» Tarefas
(1) Responda às perguntas com base no acórdão.
(a) Em que data foi proferido o acórdão?
(b) Qual foi a decisão sobre a revista?
(c) Havendo pedido reconvencional, a que passa a corresponder o valor da causa?
(2) Copie, sem qualquer alteração, as linhas dos itens de dados desde a que contém "family: Pittosporaceae" até à que contém "genus: Chaetodon".

» Excerto de origem
>>>>
Acórdão nº 08S2587 de Supremo Tribunal de Justiça (Portugal), 30 de Setembro de 2009

Data30 Setembro 2009
Órgãohttp://vlex.com/desc1/1997_01,Supreme Court of Justice (Portugal)

S Privacidade: 1 Meio Processual: REVISTA Decisão: NEGADA A REVISTA Sumário : I - Formulando-se na petição inicial um pedido de condenação em quantia certa, que inclui juros legais e retribuições vencidas, e pedindo-se também os juros e retribuições vincendas, o valor destes juros e prestações não tem qualquer influência na determinação do valor da causa, já que, como resulta do disposto nos arts.º 305.º, 306.º e 308.º do CPC o valor da causa reporta-se aos interesses já vencidos à data da formulação do pedido, sendo irrelevantes para tal fixação os valores dos interesses que se venham a vencer durante a sua pendência.

II - Formulado pedido reconvencional, o valor da causa passa a corresponder ao da soma dos pedidos: principal e reconvencional.
<<<<
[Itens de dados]
>>>>
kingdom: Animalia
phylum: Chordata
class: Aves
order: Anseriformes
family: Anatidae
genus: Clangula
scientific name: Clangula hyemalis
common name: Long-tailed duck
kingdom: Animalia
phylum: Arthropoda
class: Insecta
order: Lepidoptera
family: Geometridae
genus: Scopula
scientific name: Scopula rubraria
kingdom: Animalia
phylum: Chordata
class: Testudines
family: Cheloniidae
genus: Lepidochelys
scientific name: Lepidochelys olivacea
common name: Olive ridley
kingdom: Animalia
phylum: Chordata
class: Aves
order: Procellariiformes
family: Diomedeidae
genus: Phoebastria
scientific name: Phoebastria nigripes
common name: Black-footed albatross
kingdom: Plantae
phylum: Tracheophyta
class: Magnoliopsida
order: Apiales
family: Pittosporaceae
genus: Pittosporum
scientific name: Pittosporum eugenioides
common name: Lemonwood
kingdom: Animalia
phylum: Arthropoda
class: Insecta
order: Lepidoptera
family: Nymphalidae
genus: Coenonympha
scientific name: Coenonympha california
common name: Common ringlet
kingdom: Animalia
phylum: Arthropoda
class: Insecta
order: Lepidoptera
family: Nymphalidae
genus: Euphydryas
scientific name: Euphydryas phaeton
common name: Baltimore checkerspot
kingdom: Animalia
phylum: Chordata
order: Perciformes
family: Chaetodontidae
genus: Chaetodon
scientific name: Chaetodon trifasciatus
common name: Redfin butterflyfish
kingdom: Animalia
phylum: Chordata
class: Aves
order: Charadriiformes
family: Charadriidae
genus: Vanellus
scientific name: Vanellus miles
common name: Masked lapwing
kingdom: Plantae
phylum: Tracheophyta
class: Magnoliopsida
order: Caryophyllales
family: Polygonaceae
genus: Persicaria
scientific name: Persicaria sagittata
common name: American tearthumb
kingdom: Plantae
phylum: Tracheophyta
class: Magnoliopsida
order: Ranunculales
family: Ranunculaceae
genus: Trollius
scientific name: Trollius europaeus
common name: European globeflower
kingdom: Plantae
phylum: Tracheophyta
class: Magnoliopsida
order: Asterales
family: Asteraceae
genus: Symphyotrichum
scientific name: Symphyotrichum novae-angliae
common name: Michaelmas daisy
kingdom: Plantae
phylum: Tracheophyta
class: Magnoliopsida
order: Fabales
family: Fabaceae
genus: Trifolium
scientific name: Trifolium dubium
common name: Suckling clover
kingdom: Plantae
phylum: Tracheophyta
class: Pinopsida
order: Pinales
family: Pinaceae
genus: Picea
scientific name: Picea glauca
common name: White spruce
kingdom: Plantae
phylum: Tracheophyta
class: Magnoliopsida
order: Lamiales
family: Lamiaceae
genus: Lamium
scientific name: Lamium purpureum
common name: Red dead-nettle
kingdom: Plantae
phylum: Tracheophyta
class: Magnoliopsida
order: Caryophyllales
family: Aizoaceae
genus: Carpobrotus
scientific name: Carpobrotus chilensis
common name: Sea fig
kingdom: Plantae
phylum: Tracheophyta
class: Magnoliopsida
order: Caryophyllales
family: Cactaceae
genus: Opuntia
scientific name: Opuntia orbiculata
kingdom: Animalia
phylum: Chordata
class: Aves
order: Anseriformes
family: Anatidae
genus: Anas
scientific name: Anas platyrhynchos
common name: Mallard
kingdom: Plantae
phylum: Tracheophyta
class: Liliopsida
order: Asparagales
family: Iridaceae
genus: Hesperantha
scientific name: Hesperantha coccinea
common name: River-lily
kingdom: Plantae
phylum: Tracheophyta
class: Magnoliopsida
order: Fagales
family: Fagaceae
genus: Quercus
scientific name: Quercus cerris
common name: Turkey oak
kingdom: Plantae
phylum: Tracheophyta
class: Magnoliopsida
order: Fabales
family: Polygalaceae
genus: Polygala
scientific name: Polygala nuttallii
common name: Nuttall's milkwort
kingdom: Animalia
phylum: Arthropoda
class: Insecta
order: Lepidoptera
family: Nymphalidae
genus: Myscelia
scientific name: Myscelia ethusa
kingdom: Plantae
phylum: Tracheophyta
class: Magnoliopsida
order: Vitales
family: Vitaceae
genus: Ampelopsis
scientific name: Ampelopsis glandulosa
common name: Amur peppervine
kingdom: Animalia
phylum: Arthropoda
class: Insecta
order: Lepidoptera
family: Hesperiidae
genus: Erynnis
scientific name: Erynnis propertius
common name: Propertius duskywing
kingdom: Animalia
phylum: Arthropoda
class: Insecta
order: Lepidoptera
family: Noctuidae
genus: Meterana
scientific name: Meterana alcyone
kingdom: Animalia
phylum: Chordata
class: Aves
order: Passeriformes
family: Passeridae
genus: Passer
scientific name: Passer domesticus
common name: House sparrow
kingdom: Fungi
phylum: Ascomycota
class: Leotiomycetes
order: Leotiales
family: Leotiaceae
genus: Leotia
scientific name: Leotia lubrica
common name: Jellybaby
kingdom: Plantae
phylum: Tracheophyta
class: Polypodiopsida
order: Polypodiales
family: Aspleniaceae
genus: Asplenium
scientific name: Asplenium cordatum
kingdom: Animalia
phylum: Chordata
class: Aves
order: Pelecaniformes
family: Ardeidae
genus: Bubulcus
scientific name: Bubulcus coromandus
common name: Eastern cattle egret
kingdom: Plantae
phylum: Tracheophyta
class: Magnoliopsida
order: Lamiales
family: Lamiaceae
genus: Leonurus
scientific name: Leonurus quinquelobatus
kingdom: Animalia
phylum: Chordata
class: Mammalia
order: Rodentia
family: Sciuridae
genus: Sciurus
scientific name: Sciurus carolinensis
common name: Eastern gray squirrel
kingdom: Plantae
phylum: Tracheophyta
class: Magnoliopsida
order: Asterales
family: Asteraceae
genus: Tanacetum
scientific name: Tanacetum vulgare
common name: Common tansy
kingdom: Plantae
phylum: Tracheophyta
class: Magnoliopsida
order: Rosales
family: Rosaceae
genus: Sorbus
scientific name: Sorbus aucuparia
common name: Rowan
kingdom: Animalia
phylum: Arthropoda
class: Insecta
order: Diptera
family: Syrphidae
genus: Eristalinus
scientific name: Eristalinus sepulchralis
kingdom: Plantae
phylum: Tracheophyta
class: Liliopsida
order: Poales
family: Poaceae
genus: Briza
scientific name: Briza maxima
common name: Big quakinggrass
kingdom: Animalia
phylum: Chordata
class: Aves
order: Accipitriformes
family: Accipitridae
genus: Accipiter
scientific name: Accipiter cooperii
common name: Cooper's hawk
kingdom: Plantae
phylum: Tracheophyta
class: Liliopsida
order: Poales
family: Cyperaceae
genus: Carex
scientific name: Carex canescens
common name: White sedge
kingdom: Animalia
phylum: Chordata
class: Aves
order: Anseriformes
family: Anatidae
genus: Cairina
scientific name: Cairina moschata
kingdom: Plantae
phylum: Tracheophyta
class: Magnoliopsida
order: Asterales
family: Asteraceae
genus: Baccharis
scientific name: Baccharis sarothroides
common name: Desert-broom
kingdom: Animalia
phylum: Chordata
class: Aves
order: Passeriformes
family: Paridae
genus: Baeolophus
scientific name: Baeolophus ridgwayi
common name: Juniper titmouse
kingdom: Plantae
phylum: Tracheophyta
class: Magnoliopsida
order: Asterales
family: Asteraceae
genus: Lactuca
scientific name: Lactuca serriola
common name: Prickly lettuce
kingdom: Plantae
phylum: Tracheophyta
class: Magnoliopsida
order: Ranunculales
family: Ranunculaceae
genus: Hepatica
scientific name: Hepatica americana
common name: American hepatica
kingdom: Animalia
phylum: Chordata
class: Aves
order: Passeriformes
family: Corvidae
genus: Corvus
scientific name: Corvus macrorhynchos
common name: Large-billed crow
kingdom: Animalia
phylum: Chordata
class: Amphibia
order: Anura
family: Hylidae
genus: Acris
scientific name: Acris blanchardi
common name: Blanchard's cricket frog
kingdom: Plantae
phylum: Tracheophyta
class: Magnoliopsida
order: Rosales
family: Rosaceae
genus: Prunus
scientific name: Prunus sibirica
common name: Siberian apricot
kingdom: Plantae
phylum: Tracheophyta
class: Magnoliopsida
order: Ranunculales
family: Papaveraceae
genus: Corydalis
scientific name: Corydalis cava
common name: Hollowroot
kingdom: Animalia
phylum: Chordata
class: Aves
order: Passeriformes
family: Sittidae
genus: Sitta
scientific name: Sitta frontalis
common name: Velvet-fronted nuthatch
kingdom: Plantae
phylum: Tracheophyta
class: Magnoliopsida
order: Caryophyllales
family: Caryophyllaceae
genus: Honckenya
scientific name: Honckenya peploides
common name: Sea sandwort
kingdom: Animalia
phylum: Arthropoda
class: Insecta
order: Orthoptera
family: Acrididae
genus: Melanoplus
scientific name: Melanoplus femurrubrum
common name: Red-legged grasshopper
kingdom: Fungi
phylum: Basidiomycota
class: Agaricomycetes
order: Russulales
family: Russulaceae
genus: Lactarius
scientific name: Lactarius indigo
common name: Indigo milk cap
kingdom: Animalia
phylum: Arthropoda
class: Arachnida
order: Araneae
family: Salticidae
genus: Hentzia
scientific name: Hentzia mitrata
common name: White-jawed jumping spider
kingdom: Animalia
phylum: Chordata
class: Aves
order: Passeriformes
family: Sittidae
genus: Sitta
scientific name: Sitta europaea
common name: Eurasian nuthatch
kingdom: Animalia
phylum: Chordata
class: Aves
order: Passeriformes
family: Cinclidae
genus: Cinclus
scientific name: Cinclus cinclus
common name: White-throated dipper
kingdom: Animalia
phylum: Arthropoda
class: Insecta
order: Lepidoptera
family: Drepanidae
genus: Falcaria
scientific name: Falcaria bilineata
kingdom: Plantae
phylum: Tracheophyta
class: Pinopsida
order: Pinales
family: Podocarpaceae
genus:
<<<<
» Respostas
(1)
(a) 30 de Setembro de 2009.
(b) A revista foi negada.
(c) À soma dos pedidos principal e reconvencional.

(2)
family: Pittosporaceae
genus: Pittosporum
scientific name: Pittosporum eugenioides
common name: Lemonwood
kingdom: Animalia
phylum: Arthropoda
class: Insecta
order: Lepidoptera
family: Nymphalidae
genus: Coenonympha
scientific name: Coenonympha california
common name: Common ringlet
kingdom: Animalia
phylum: Arthropoda
class: Insecta
order: Lepidoptera
family: Nymphalidae
genus: Euphydryas
scientific name: Euphydryas phaeton
common name: Baltimore checkerspot
kingdom: Animalia
phylum: Chordata
order: Perciformes
family: Chaetodontidae
genus: Chaetodon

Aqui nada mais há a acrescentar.